Reality always wins, even if it looks really broken at first. The
important bit in those cases is to justify the change with a really good
commit message to make it clear what exactly is going on and why this
change is the correct fix/work-around.

> >- Please squash this patch in with patch 3 since otherwise we have a
> >   regression. Also please try to dig out why exactly this works like this
> >   since the hpd irq happening _before_ hpd status settles sounds to me
> >   like we have a little time machine in our silicon which can predict the
> >   future ...
> >
> Actually this depends on the monitor also. Few monitors are slow to assert
> the HPD line, or sometimes they don't provide the right voltage on that,
> causing live status to fluctuate for a while. While VLV/CHV beta testing we
> have done this experiment with a big range of monitors, and concluded that
> 30ms(retry of 10ms * 3) is the optimized time where most of the monitors
> respond well.
> 
> We saw that we cant delay further, because HDCP compliance expects us to
> respond to HPD (out) with in 100ms. So after careful testing with many
> monitors, we have concluded this range.

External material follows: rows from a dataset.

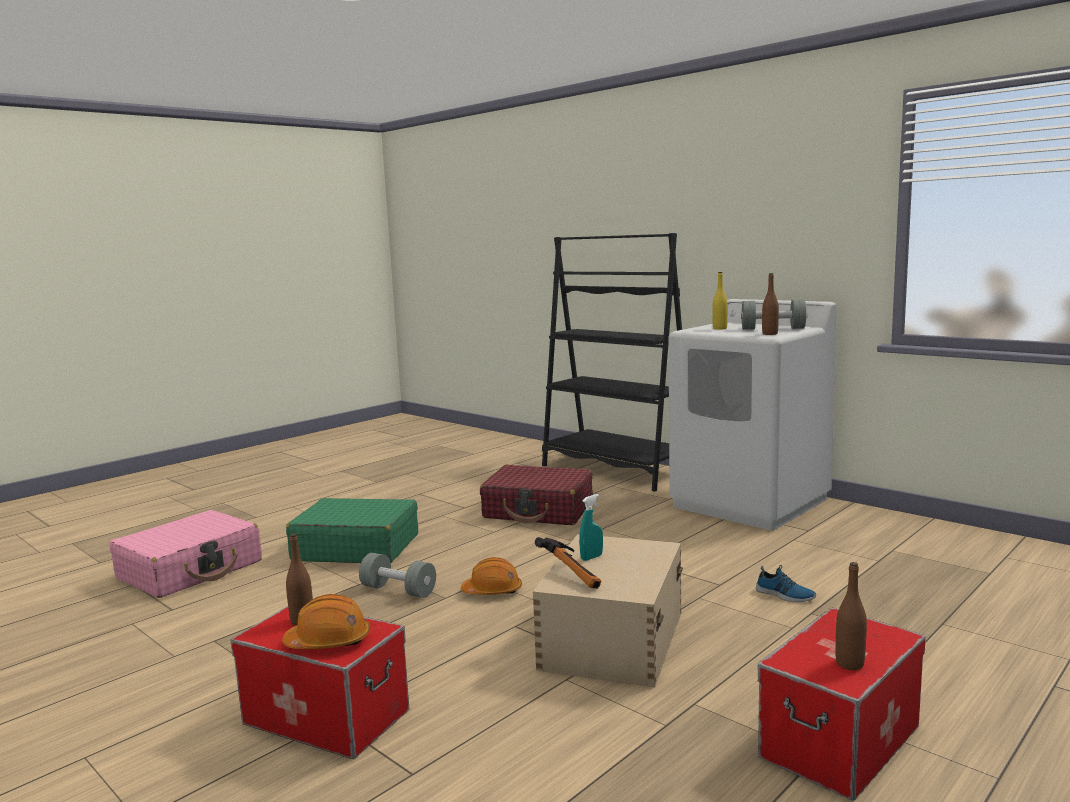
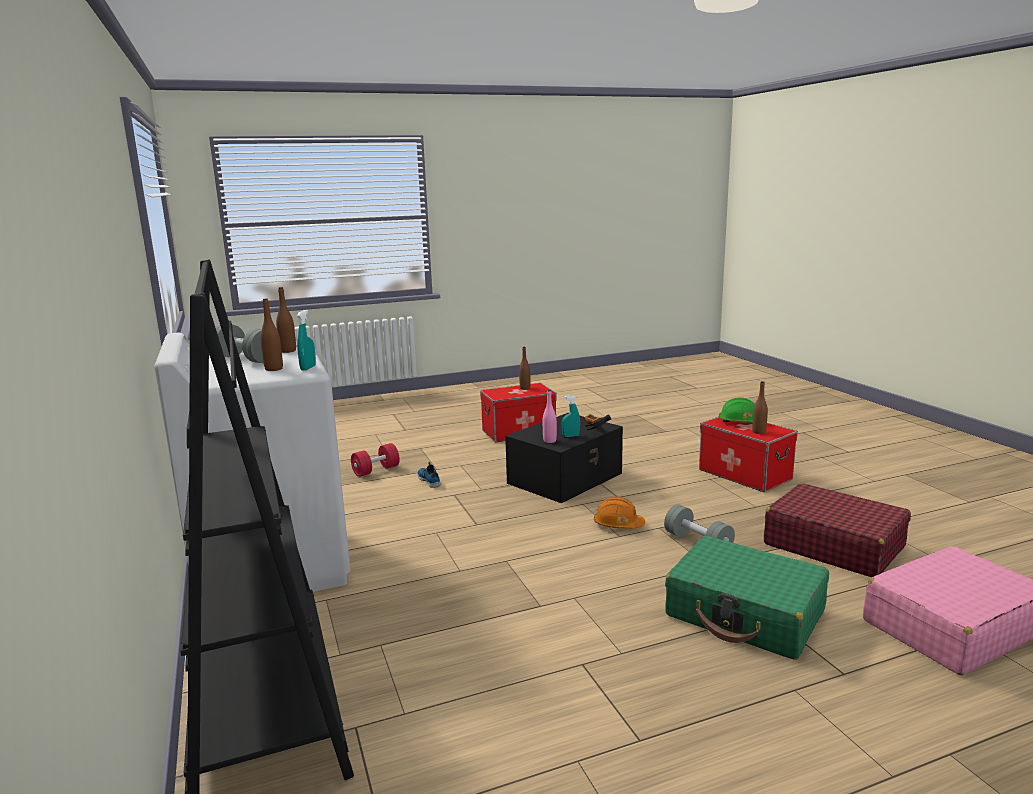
camera: 155 degrees left, 5 degrees up
(329, 642) = (740, 422): orange hard hat -> green hard hat
(538, 510) = (492, 623): red suitcase -> red suitcase (833, 545)
(610, 545) = (549, 441): none -> pink bottle
(611, 640) = (566, 478): beige storage box -> black storage box
(697, 331) = (308, 368): none -> turquoise spray bottle
(719, 328) = (274, 369): yellow bottle -> brown bottle
(881, 592) = (376, 470): none -> red dumbbell

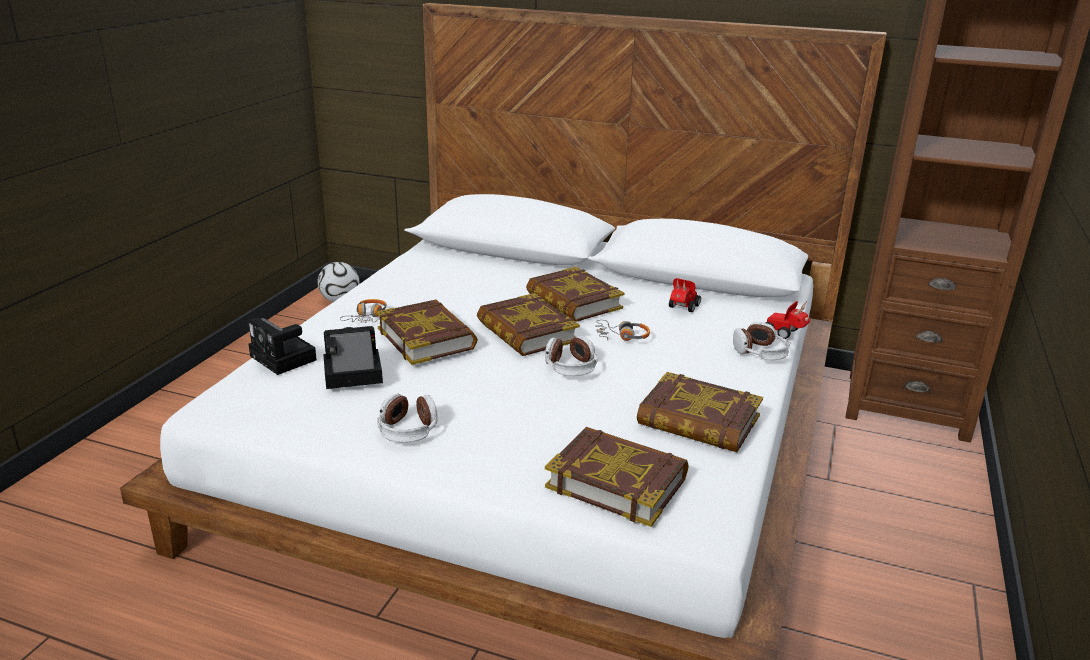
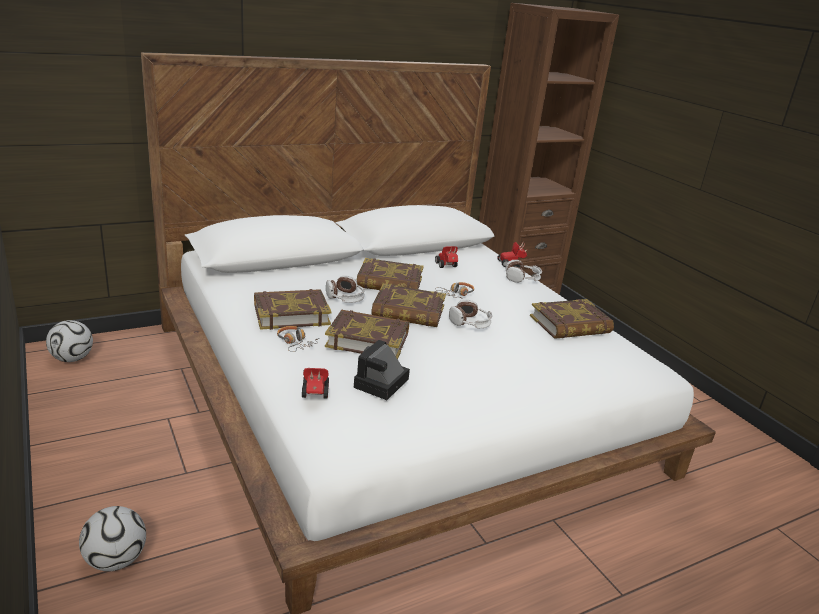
camera: 50 degrees left, 0 degrees up
(142, 446) = (115, 560): none -> football
(285, 359) = (315, 395): camera -> toy car
(408, 430) = (473, 399): headphones -> headphones (345, 297)
(617, 482) = (603, 372): book -> book (291, 314)

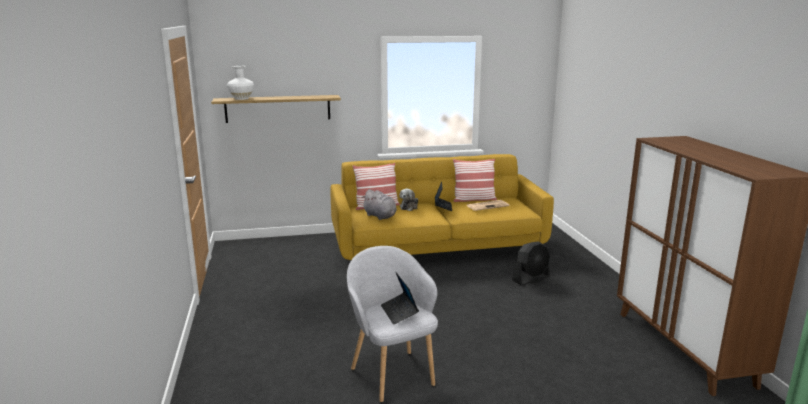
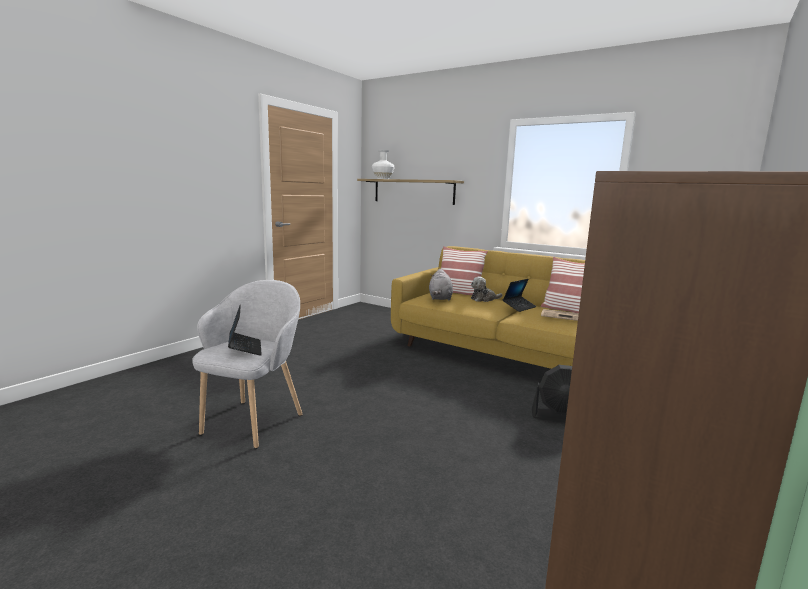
camera: 45 degrees right, 5 degrees down
(399, 312) = (245, 348): laptop -> laptop turned 135 degrees clockwise

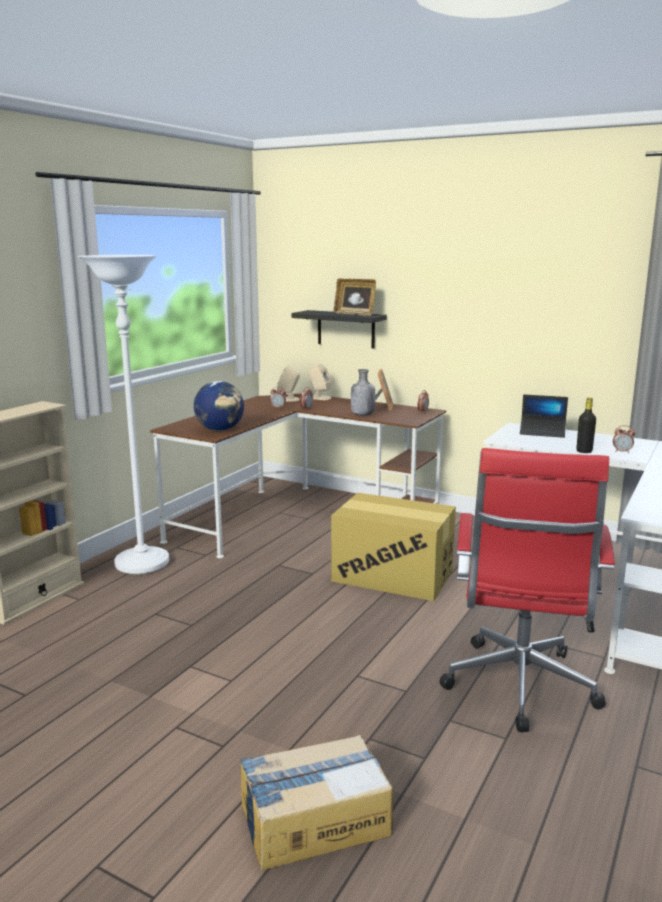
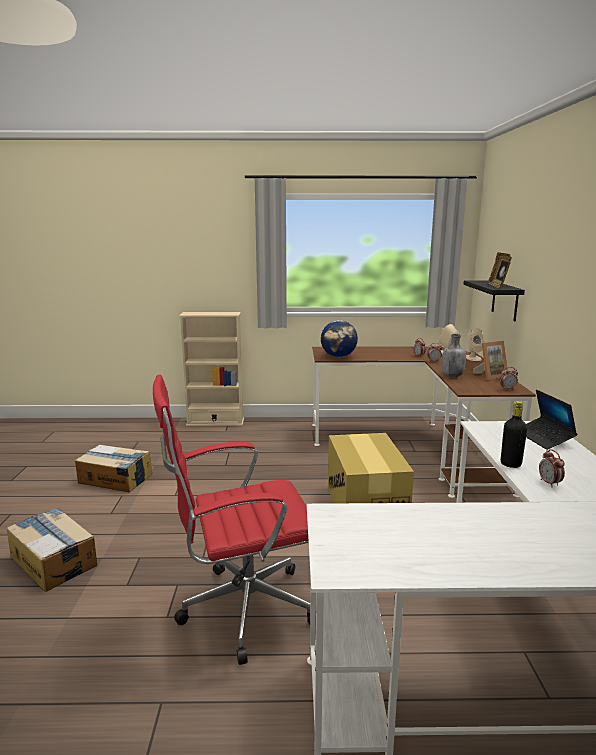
camera: 60 degrees right, 0 degrees up
(108, 724) = (115, 479): none -> cardboard box
(142, 563) = (281, 429): white floor lamp -> none

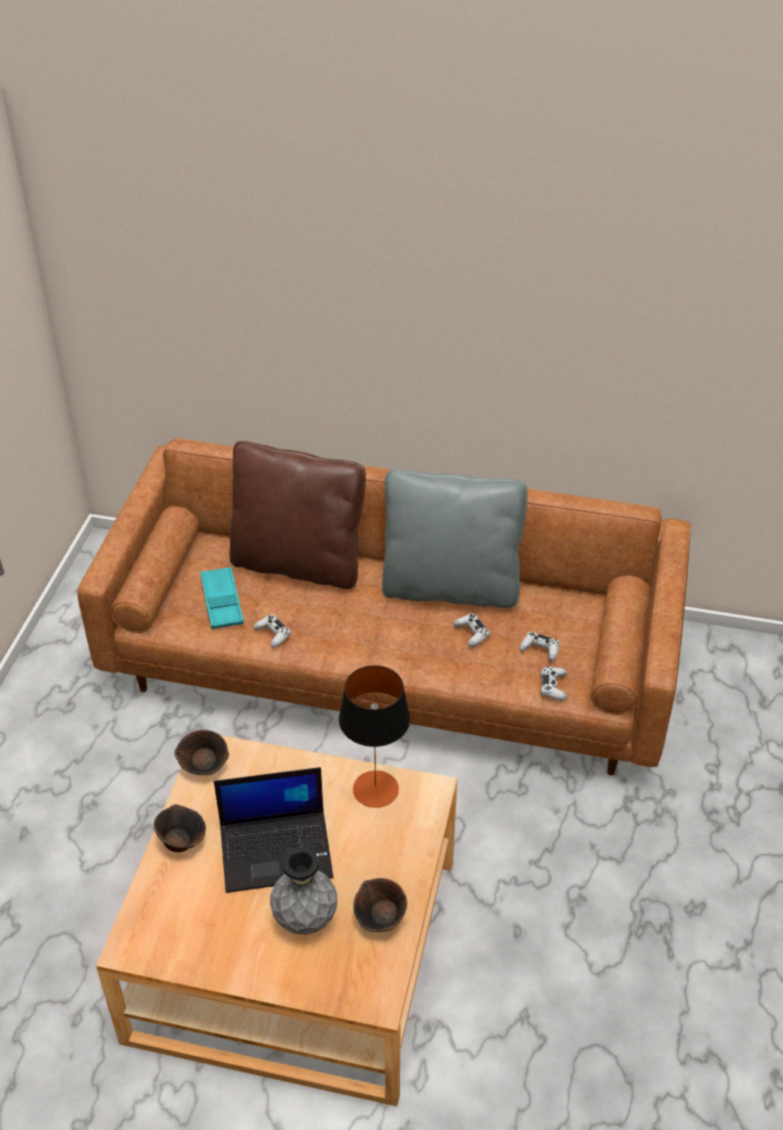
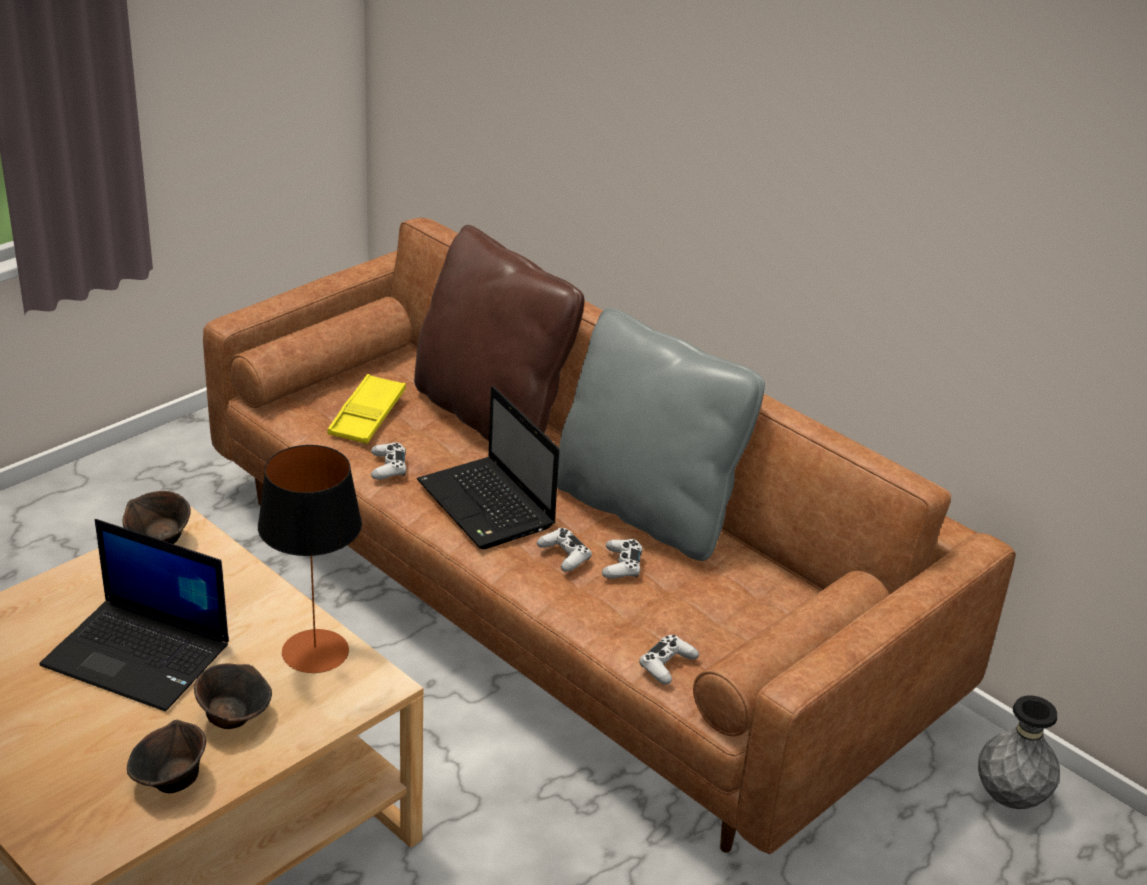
camera: 30 degrees right, 10 degrees down
(181, 840) = (55, 596): brown bowl -> brown bowl (234, 717)
(222, 602) = (367, 416): turquoise tray -> yellow tray
(305, 919) = (89, 736): grey vase -> grey vase (1009, 798)
(360, 631) = (488, 506): none -> laptop
(540, 649) = (691, 619): white game controller -> white game controller (564, 555)

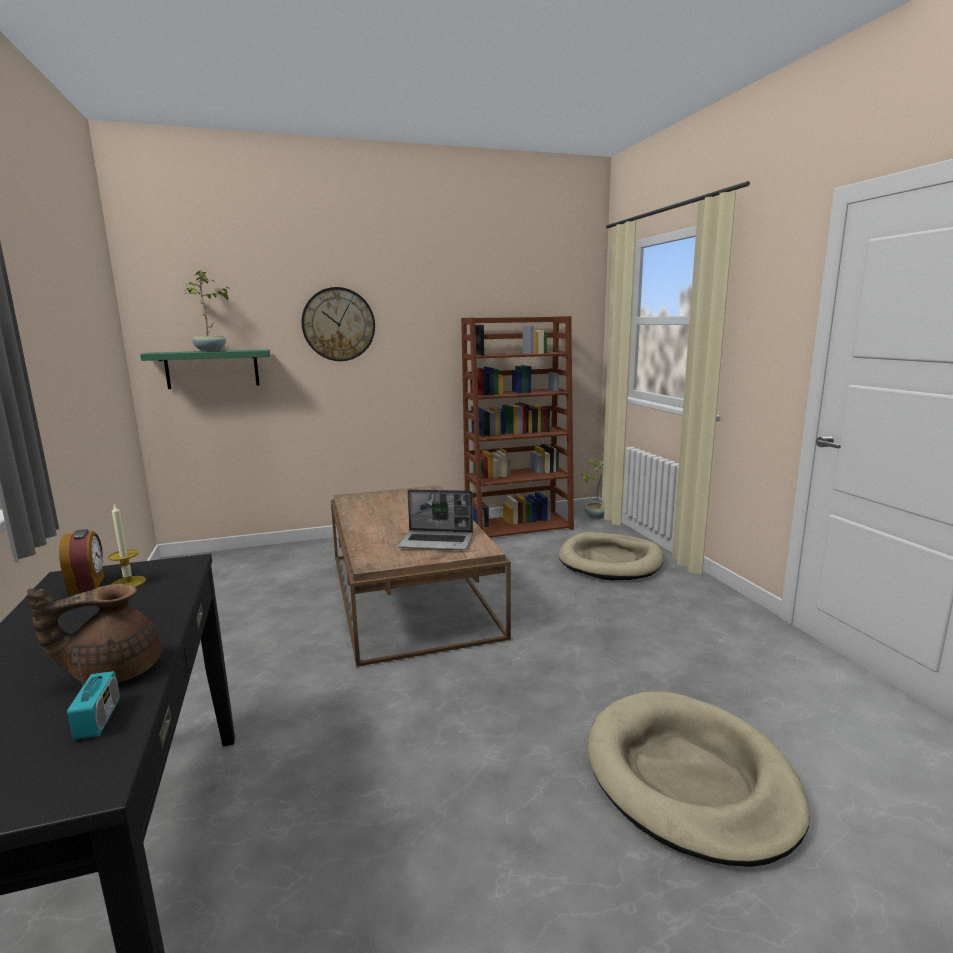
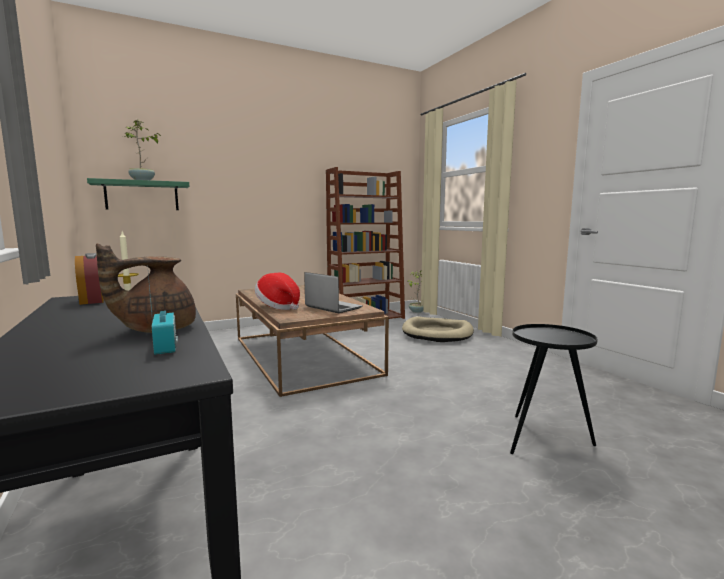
camera: 10 degrees left, 5 degrees down
(338, 324) = (239, 168): wall clock -> none
(368, 537) = (278, 306): none -> hat
(437, 542) = (332, 307): laptop -> laptop turned 135 degrees counterclockwise
(689, 778) = (544, 439): beige dog bed -> black side table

So what's happening on the wire is
                               
                              /------------
                ^      /\    /
               / \/\  /  \/\/              <- hpd threshold
----------/\--/     \/

                ^ first early hpd causing irq
                               ^ hpd status stable

If that's what's going on then yeah your patch makes a lot of sense, since
it perfectly explains why we've seen this on all platforms. Have you
confirmed this with oscilloscopes and all that? Please add all that
information (including pretty ascii graphs pls) to the commit message to
make sure we really have this documented correctly.
			  
> >- Please respin the patch series with the IS_VLV || gen >= 8 checks drop,
> >   I'm fairly confident that this bugfix here is the bit we've been looking
> >   for since years. At least it would be good to retest on all platforms
> >   for maximal test coverage.
> >
> Sure. Will do that.

Awesome, really looking forward to finally settling this after years!

Cheers, Daniel
diff mbox

Patch

diff --git a/drivers/gpu/drm/i915/intel_hdmi.c b/drivers/gpu/drm/i915/intel_hdmi.c
index 59518b4..239d70d 100644
--- a/drivers/gpu/drm/i915/intel_hdmi.c
+++ b/drivers/gpu/drm/i915/intel_hdmi.c
@@ -1415,6 +1415,7 @@  void intel_hdmi_probe(struct intel_encoder *intel_encoder)
 	struct intel_connector *intel_connector =
 				intel_hdmi->attached_connector;
 	bool live_status = false;
+	unsigned int retry = 3;
 
 	/*
 	 * Sometimes DDI ports are enumerated as DP as well as HDMI and
@@ -1425,6 +1426,20 @@  void intel_hdmi_probe(struct intel_encoder *intel_encoder)
 		return;
 
 	live_status = intel_hdmi_live_status(hdmi_to_dig_port(intel_hdmi));
+	if (!intel_connector->detect_edid && live_status == false) {
+		/*
+		 * Hotplug had occurred and old status was disconnected,
+		 * so it might be possible that live status is not set,
+		 * so retry for few times
+		 */
+		do {
+			mdelay(10);
+			live_status = intel_hdmi_live_status(hdmi_to_dig_port(intel_hdmi));
+			if (live_status)
+				break;
+		} while (retry--);
+	}
+
 	/*
 	 * We are here, means there is a hotplug or a force
 	 * detection. Clear the cached EDID and probe the